- [PROVIDED MATERIAL]:
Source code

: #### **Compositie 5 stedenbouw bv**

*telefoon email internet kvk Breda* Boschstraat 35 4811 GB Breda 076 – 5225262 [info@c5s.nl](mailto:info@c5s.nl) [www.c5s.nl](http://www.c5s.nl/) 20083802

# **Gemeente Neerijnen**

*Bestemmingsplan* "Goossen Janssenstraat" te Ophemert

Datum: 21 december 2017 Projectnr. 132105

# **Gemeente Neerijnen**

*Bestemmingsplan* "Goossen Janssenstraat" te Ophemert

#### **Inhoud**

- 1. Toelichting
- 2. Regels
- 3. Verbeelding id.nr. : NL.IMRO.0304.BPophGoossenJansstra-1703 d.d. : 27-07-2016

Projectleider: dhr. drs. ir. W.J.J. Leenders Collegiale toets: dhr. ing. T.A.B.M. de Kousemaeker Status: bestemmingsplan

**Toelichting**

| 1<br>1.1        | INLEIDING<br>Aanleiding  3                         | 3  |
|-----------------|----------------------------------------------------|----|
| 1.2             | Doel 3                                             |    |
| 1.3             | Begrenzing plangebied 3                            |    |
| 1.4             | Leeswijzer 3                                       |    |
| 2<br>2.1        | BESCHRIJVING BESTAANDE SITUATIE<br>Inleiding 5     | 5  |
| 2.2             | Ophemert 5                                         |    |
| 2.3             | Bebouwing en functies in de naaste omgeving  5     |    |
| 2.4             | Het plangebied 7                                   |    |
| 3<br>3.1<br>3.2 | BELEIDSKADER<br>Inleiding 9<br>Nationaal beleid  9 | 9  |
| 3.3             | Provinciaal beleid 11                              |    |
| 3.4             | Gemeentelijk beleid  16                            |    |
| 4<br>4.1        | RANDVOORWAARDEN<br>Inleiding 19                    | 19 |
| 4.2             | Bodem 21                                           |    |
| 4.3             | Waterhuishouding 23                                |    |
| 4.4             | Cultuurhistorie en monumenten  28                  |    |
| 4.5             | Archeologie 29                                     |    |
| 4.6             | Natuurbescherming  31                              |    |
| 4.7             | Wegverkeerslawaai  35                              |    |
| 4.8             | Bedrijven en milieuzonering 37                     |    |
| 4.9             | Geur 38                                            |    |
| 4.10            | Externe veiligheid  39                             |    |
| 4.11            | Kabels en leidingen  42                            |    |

- [EXERCISE PROMPT]: An exact, complete copy of the records is the expected answer.

- [EXPECTED ANSWER]:
Source code

: #### **Compositie 5 stedenbouw bv**

*telefoon email internet kvk Breda* Boschstraat 35 4811 GB Breda 076 – 5225262 [info@c5s.nl](mailto:info@c5s.nl) [www.c5s.nl](http://www.c5s.nl/) 20083802

# **Gemeente Neerijnen**

*Bestemmingsplan* "Goossen Janssenstraat" te Ophemert

Datum: 21 december 2017 Projectnr. 132105

# **Gemeente Neerijnen**

*Bestemmingsplan* "Goossen Janssenstraat" te Ophemert

#### **Inhoud**

- 1. Toelichting
- 2. Regels
- 3. Verbeelding id.nr. : NL.IMRO.0304.BPophGoossenJansstra-1703 d.d. : 27-07-2016

Projectleider: dhr. drs. ir. W.J.J. Leenders Collegiale toets: dhr. ing. T.A.B.M. de Kousemaeker Status: bestemmingsplan

**Toelichting**

| 1<br>1.1        | INLEIDING<br>Aanleiding  3                         | 3  |
|-----------------|----------------------------------------------------|----|
| 1.2             | Doel 3                                             |    |
| 1.3             | Begrenzing plangebied 3                            |    |
| 1.4             | Leeswijzer 3                                       |    |
| 2<br>2.1        | BESCHRIJVING BESTAANDE SITUATIE<br>Inleiding 5     | 5  |
| 2.2             | Ophemert 5                                         |    |
| 2.3             | Bebouwing en functies in de naaste omgeving  5     |    |
| 2.4             | Het plangebied 7                                   |    |
| 3<br>3.1<br>3.2 | BELEIDSKADER<br>Inleiding 9<br>Nationaal beleid  9 | 9  |
| 3.3             | Provinciaal beleid 11                              |    |
| 3.4             | Gemeentelijk beleid  16                            |    |
| 4<br>4.1        | RANDVOORWAARDEN<br>Inleiding 19                    | 19 |
| 4.2             | Bodem 21                                           |    |
| 4.3             | Waterhuishouding 23                                |    |
| 4.4             | Cultuurhistorie en monumenten  28                  |    |
| 4.5             | Archeologie 29                                     |    |
| 4.6             | Natuurbescherming  31                              |    |
| 4.7             | Wegverkeerslawaai  35                              |    |
| 4.8             | Bedrijven en milieuzonering 37                     |    |
| 4.9             | Geur 38                                            |    |
| 4.10            | Externe veiligheid  39                             |    |
| 4.11            | Kabels en leidingen  42                            |    |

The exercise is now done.